=== EXERCISE DETAILS ===
The output should be the listing below, limited to the lines from the one with "98.54 | 86.66-100 |" through the one with "back. And then", exact and without pictures.

=== GIVEN RECORDS ===
------------------------------

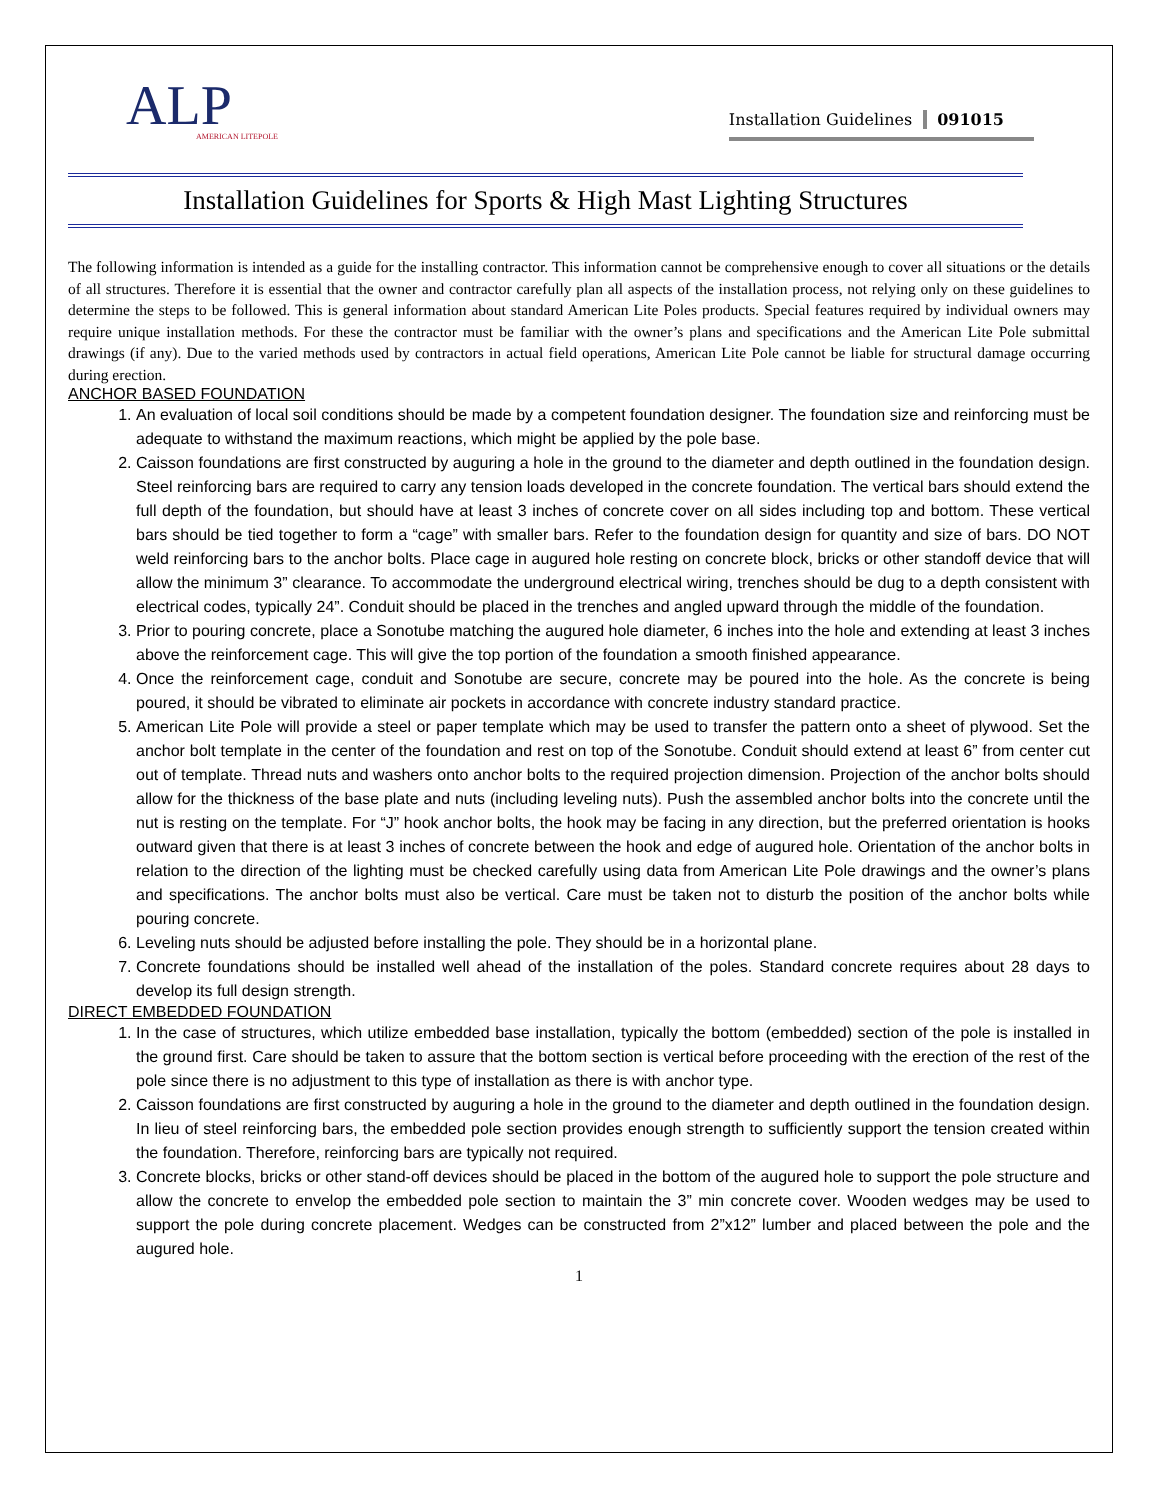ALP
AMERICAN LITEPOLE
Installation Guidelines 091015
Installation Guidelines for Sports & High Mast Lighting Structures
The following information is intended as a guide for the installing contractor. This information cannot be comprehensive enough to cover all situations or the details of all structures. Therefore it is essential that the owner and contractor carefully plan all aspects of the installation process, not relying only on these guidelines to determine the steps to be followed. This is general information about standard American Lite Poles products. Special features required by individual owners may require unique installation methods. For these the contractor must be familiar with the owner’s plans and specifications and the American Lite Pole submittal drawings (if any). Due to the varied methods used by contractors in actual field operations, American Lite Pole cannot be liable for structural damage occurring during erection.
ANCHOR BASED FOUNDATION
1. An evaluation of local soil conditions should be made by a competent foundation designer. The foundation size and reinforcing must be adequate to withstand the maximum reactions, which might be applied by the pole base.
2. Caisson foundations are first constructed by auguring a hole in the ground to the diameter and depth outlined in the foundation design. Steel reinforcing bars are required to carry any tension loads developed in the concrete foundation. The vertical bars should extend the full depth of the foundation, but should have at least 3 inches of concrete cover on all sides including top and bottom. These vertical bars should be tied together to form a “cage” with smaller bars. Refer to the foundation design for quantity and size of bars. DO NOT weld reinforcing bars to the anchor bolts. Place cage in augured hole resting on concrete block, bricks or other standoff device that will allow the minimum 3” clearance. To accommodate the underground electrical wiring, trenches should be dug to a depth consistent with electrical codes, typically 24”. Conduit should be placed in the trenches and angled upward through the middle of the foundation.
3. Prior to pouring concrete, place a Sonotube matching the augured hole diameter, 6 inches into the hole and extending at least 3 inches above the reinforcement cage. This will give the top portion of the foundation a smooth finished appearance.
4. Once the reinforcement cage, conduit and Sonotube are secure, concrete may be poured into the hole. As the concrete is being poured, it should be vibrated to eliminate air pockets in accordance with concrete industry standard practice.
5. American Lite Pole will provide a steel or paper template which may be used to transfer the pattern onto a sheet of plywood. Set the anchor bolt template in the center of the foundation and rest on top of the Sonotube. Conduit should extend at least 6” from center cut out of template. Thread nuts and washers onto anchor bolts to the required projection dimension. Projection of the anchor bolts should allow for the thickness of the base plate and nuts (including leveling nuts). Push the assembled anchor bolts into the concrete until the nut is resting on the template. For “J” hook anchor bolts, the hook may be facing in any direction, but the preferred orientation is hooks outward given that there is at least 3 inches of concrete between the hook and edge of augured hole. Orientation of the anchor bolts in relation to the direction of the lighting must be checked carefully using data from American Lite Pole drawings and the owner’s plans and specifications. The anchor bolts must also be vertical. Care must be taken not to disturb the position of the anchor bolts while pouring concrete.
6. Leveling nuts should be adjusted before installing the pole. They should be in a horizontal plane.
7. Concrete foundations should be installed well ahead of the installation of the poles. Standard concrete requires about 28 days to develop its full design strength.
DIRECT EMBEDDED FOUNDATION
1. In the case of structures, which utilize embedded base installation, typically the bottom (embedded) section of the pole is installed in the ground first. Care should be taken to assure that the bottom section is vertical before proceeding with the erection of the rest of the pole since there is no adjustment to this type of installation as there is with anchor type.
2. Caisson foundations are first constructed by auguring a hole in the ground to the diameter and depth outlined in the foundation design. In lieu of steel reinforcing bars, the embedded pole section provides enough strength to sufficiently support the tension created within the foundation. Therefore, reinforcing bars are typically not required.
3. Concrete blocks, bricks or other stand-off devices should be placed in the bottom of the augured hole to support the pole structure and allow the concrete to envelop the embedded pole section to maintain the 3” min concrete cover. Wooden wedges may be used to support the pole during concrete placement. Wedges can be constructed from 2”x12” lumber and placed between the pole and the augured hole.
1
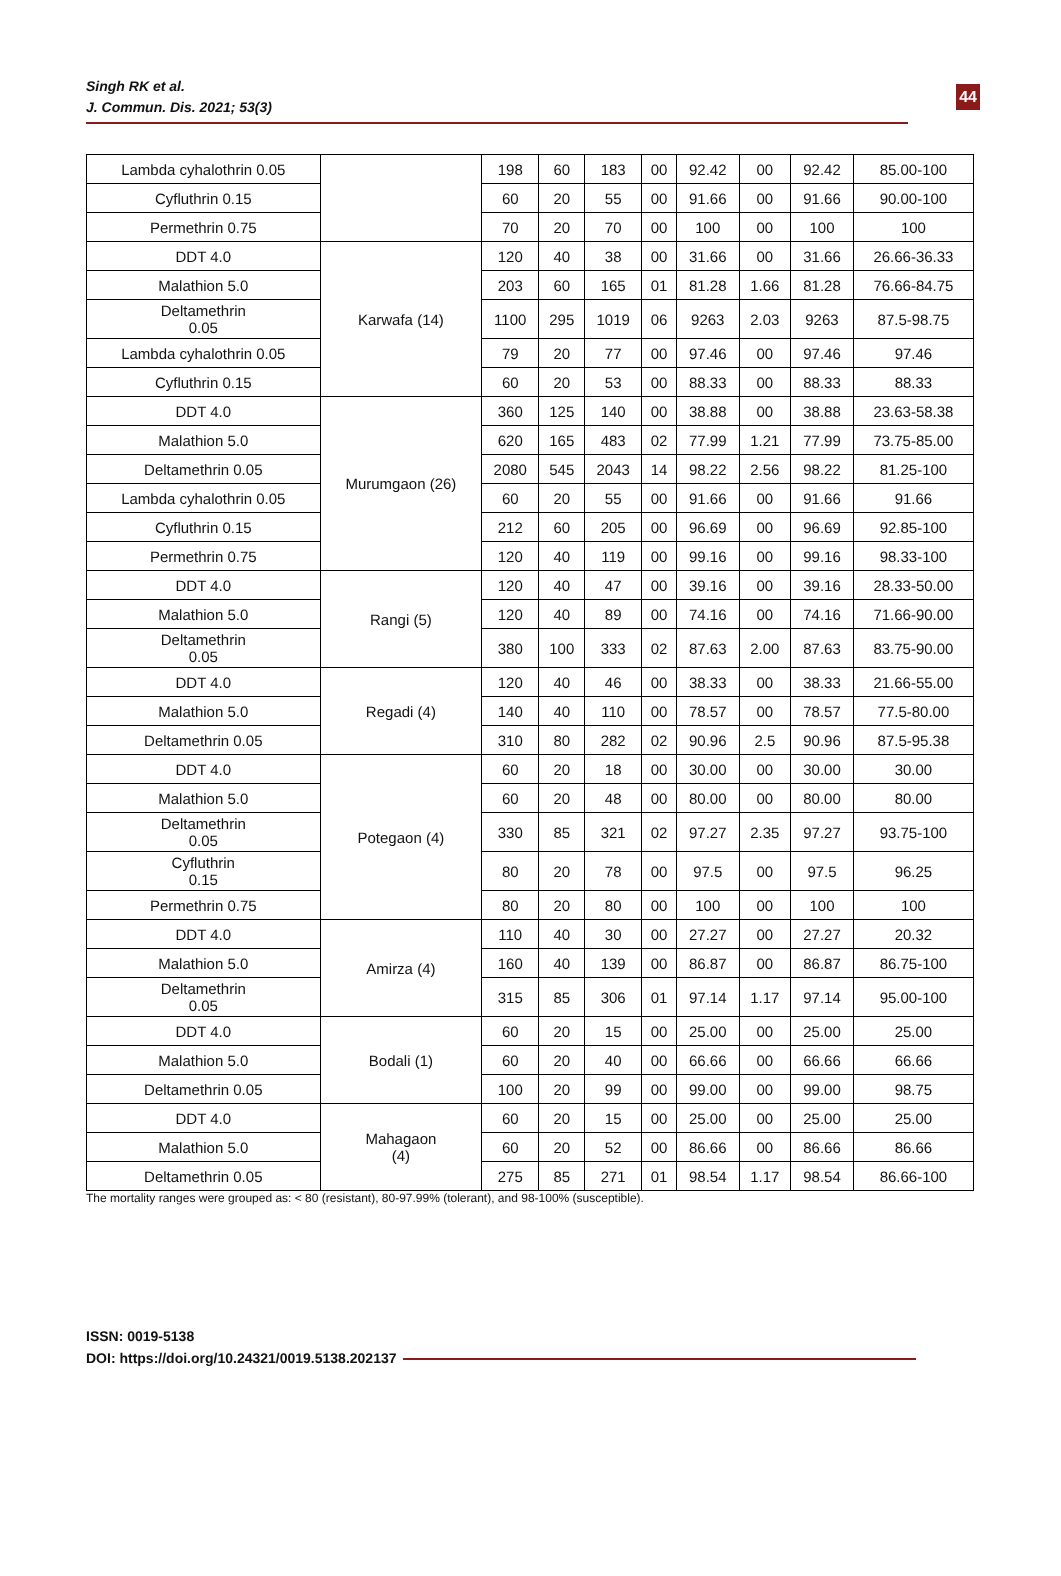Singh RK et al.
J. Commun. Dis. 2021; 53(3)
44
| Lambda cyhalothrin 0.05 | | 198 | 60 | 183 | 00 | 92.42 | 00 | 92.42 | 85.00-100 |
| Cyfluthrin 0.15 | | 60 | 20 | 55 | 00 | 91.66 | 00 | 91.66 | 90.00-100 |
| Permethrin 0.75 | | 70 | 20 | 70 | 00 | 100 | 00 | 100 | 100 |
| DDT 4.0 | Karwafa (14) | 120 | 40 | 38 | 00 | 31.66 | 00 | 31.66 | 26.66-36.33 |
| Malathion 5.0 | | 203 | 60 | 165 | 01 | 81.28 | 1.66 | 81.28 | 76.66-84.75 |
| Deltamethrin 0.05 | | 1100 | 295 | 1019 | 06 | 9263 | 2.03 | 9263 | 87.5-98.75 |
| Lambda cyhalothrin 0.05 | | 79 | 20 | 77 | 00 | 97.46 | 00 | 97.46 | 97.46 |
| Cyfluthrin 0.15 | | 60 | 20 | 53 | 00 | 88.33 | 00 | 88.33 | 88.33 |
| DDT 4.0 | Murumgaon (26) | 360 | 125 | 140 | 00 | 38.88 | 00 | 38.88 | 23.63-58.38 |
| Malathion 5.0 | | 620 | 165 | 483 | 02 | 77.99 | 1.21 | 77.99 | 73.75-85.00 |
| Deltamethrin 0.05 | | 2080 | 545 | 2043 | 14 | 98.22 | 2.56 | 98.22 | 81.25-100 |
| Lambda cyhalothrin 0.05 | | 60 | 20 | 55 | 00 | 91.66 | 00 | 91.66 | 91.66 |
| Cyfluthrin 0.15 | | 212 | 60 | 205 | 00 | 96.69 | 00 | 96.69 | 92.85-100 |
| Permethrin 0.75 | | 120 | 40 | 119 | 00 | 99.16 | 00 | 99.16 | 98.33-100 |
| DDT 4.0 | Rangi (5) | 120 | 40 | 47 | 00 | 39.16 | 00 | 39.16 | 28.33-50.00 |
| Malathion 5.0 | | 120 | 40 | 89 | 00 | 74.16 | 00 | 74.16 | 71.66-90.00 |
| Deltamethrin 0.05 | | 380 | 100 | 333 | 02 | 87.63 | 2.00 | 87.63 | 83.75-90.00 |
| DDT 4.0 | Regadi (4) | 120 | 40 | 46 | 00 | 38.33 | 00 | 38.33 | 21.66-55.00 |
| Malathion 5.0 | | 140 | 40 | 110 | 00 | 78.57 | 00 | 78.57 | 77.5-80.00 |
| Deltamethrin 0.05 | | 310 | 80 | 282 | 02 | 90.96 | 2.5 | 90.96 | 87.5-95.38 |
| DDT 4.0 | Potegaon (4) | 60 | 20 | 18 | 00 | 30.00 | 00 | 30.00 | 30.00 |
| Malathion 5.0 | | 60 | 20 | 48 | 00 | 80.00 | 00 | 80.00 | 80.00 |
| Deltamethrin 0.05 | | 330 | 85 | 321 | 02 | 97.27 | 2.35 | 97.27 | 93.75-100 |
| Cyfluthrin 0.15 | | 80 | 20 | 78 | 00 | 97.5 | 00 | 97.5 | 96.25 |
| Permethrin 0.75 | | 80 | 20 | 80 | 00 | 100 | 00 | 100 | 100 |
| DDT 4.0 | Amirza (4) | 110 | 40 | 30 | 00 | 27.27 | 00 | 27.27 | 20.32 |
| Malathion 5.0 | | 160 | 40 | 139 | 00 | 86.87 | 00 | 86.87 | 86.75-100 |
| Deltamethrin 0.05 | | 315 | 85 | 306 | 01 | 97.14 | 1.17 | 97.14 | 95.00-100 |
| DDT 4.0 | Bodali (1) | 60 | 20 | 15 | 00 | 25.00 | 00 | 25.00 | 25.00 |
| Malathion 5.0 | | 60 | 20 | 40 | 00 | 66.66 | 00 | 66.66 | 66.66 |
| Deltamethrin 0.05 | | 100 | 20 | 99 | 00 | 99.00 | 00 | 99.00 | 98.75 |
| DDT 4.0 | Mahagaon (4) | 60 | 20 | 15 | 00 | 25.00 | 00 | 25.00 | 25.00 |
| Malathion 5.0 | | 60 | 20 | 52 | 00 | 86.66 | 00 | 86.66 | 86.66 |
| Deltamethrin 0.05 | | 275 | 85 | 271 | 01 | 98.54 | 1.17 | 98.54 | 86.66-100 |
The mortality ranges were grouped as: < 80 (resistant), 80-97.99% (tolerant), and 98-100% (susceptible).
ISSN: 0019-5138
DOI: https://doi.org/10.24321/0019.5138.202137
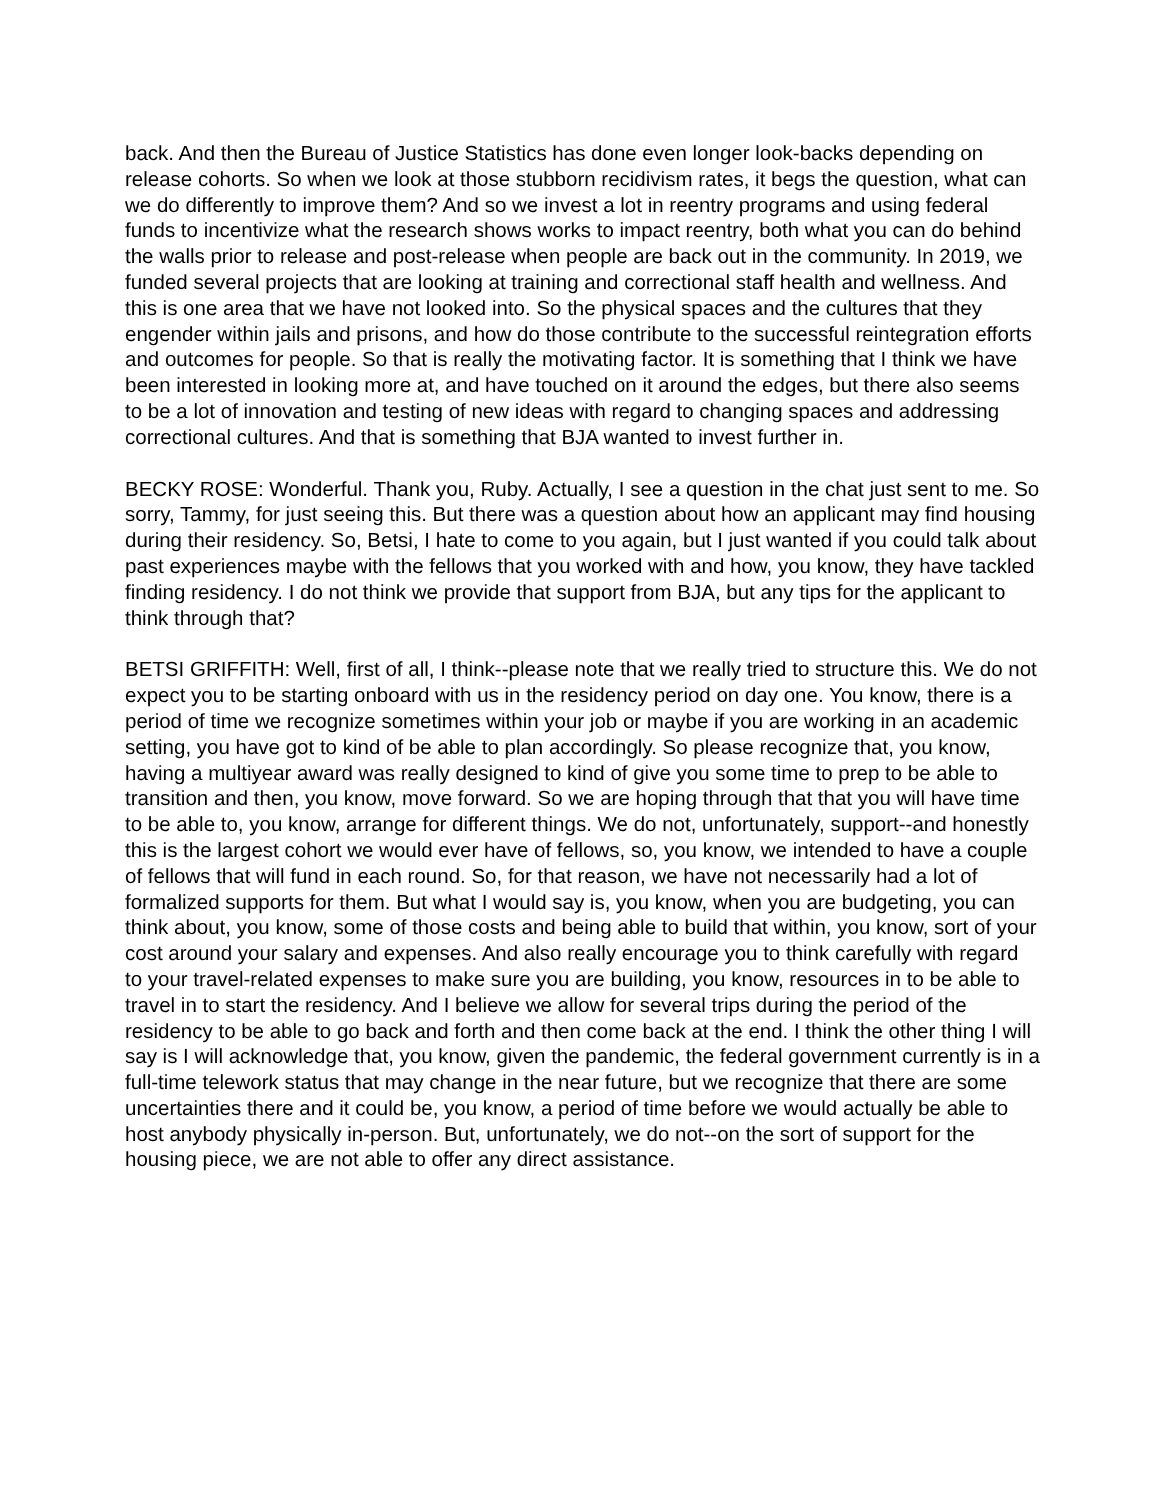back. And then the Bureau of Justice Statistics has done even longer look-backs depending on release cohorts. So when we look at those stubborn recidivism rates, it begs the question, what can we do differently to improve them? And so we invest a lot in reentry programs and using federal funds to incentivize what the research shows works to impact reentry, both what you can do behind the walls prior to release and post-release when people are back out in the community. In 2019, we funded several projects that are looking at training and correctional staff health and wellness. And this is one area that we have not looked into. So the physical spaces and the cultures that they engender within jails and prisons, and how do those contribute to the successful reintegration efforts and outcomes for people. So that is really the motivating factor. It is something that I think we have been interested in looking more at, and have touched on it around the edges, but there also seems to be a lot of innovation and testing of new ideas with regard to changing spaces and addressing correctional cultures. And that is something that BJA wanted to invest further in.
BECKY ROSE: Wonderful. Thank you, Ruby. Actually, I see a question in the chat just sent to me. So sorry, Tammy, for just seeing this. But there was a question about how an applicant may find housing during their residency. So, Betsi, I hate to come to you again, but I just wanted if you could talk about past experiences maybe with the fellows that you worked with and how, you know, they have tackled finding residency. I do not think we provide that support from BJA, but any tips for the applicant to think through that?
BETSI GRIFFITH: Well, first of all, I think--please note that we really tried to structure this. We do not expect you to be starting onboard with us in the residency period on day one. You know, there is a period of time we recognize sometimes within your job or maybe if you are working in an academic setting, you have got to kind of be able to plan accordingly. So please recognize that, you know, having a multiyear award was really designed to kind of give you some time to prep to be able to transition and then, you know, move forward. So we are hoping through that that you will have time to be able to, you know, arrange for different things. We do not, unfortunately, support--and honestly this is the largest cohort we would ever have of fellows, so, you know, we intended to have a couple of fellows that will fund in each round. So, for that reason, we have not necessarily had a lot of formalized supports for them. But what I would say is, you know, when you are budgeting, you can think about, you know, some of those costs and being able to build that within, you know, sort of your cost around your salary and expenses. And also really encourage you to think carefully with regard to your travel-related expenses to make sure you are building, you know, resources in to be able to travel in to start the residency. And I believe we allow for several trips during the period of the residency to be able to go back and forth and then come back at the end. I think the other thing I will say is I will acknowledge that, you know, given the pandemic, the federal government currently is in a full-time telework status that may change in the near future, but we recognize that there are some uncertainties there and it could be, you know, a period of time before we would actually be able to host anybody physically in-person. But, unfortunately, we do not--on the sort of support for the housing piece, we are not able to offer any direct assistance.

------------------------------

=== EXERCISE RESULT ===
| Deltamethrin 0.05 | | 275 | 85 | 271 | 01 | 98.54 | 1.17 | 98.54 | 86.66-100 |
The mortality ranges were grouped as: < 80 (resistant), 80-97.99% (tolerant), and 98-100% (susceptible).
ISSN: 0019-5138
DOI: https://doi.org/10.24321/0019.5138.202137
back. And then the Bureau of Justice Statistics has done even longer look-backs depending on release cohorts. So when we look at those stubborn recidivism rates, it begs the question, what can we do differently to improve them? And so we invest a lot in reentry programs and using federal funds to incentivize what the research shows works to impact reentry, both what you can do behind the walls prior to release and post-release when people are back out in the community. In 2019, we funded several projects that are looking at training and correctional staff health and wellness. And this is one area that we have not looked into. So the physical spaces and the cultures that they engender within jails and prisons, and how do those contribute to the successful reintegration efforts and outcomes for people. So that is really the motivating factor. It is something that I think we have been interested in looking more at, and have touched on it around the edges, but there also seems to be a lot of innovation and testing of new ideas with regard to changing spaces and addressing correctional cultures. And that is something that BJA wanted to invest further in.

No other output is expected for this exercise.